• **Dataset items**
::::::::
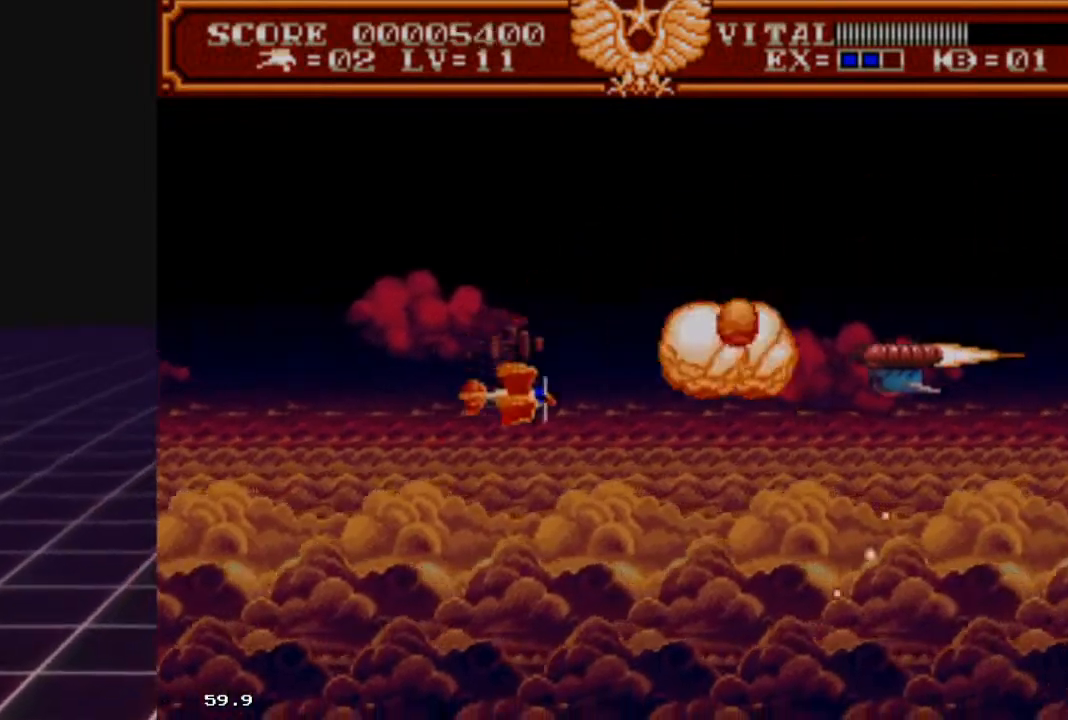
{"buttons": ["R2"], "left_stick": "up-left", "right_stick": "center", "events": [[233, "left_stick", "up-left"]]}
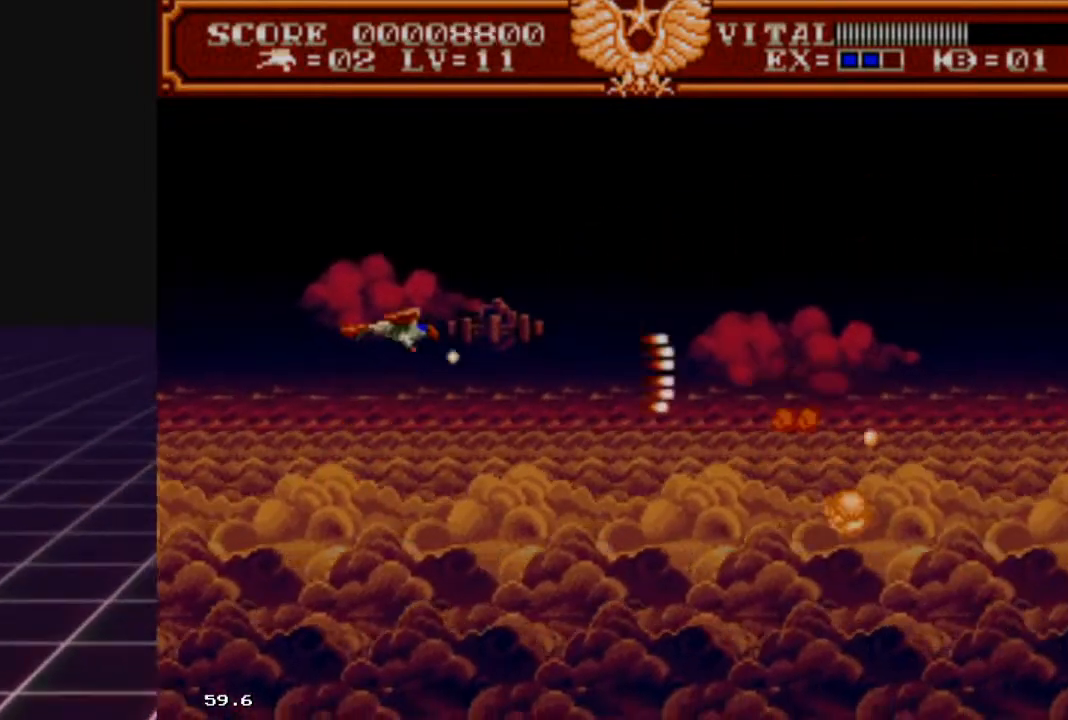
{"buttons": ["R2"], "left_stick": "down", "right_stick": "center", "events": [[167, "left_stick", "down"]]}
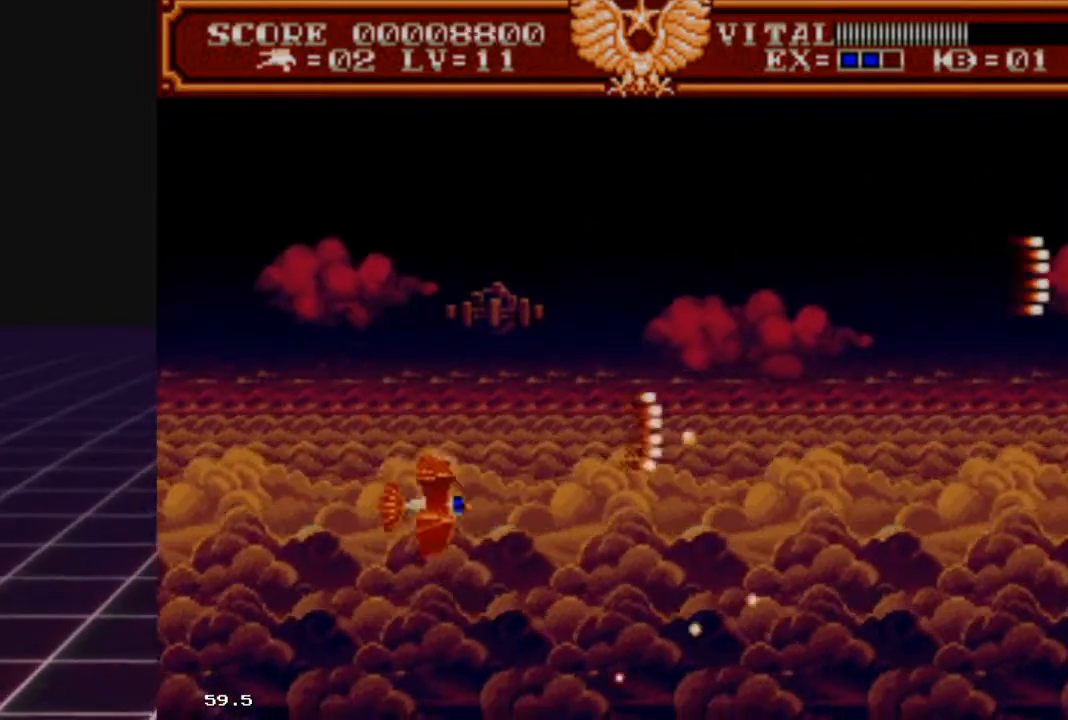
{"buttons": ["R2"], "left_stick": "right", "right_stick": "center", "events": [[100, "left_stick", "down-right"], [267, "left_stick", "right"]]}
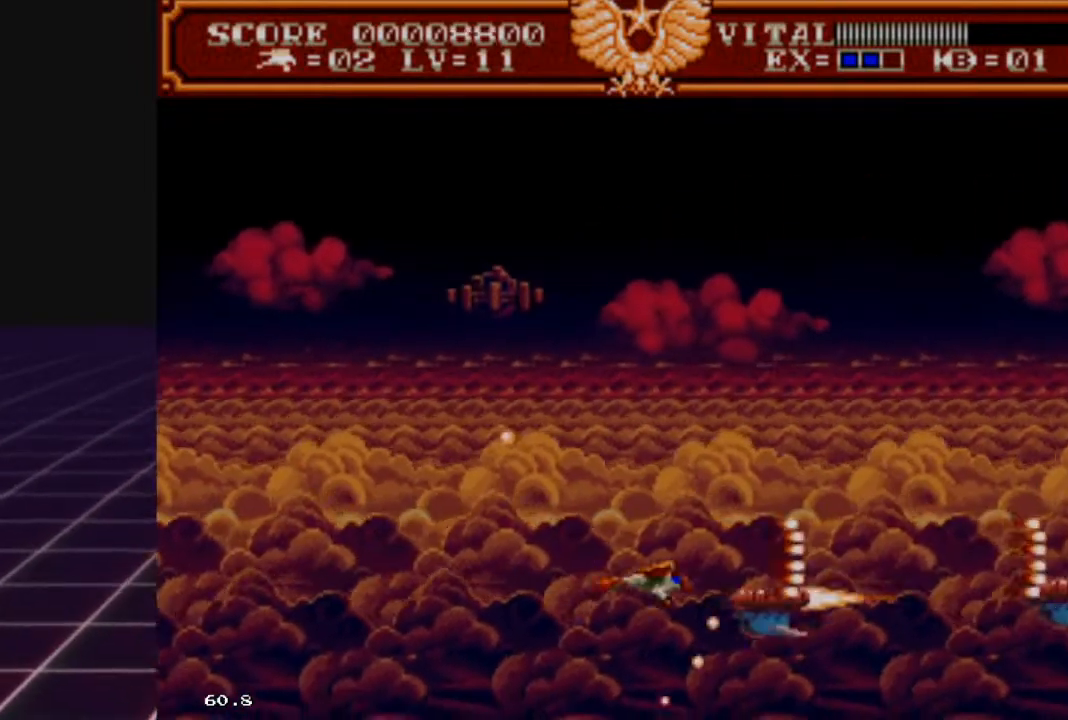
{"buttons": ["R2"], "left_stick": "up", "right_stick": "center", "events": [[100, "left_stick", "down-left"], [267, "left_stick", "left"], [367, "left_stick", "up-left"], [467, "left_stick", "up"]]}
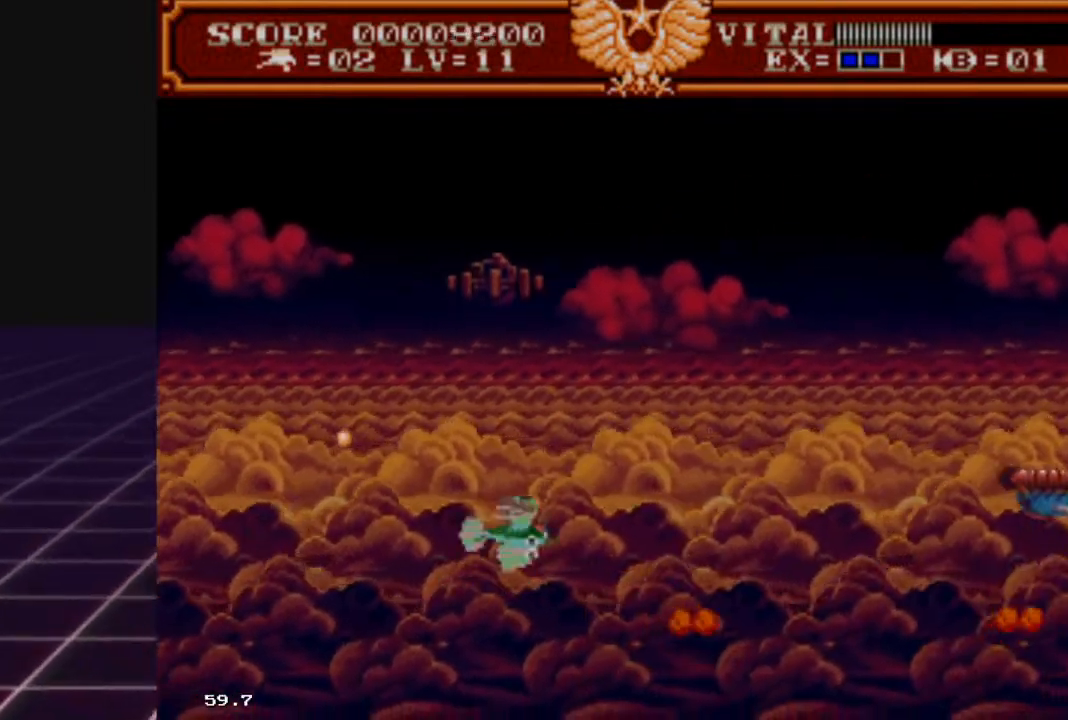
{"buttons": ["R2"], "left_stick": "down-left", "right_stick": "center", "events": [[500, "left_stick", "down-left"]]}
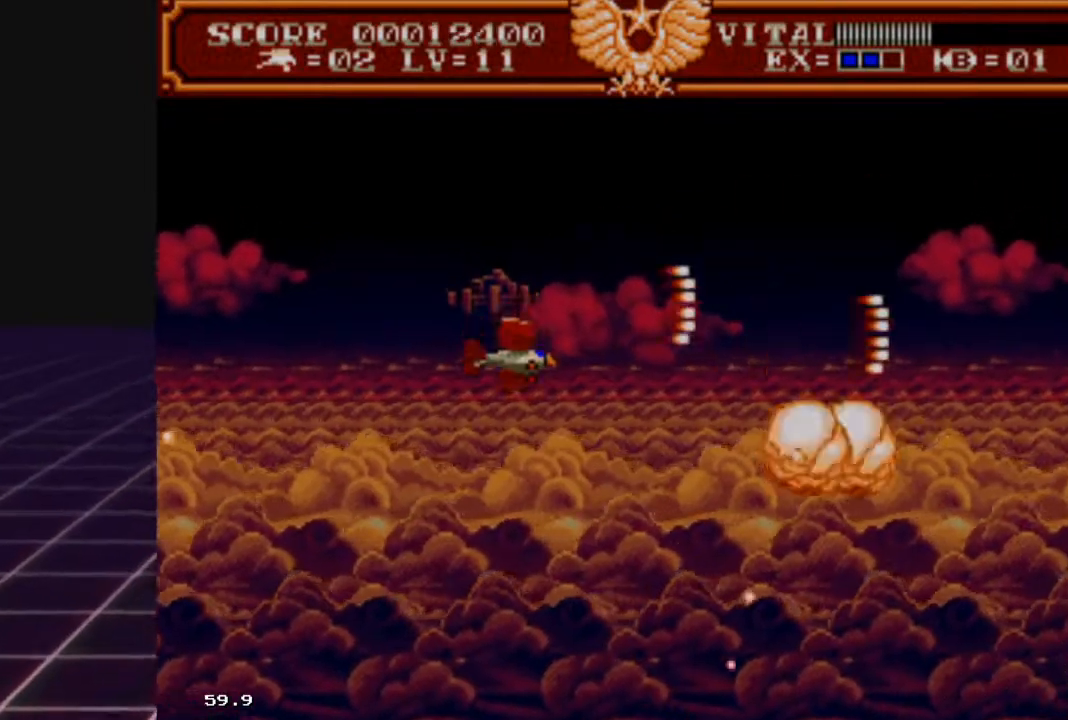
{"buttons": ["R2"], "left_stick": "up", "right_stick": "center", "events": [[333, "left_stick", "up-left"], [467, "left_stick", "up"]]}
::::::::
• **Goal of the exercise**
Once the pictures are removed, output the entries above exactly as given.

• **Exercise response**
{"buttons": ["R2"], "left_stick": "up-left", "right_stick": "center", "events": [[233, "left_stick", "up-left"]]}
{"buttons": ["R2"], "left_stick": "down", "right_stick": "center", "events": [[167, "left_stick", "down"]]}
{"buttons": ["R2"], "left_stick": "right", "right_stick": "center", "events": [[100, "left_stick", "down-right"], [267, "left_stick", "right"]]}
{"buttons": ["R2"], "left_stick": "up", "right_stick": "center", "events": [[100, "left_stick", "down-left"], [267, "left_stick", "left"], [367, "left_stick", "up-left"], [467, "left_stick", "up"]]}
{"buttons": ["R2"], "left_stick": "down-left", "right_stick": "center", "events": [[500, "left_stick", "down-left"]]}
{"buttons": ["R2"], "left_stick": "up", "right_stick": "center", "events": [[333, "left_stick", "up-left"], [467, "left_stick", "up"]]}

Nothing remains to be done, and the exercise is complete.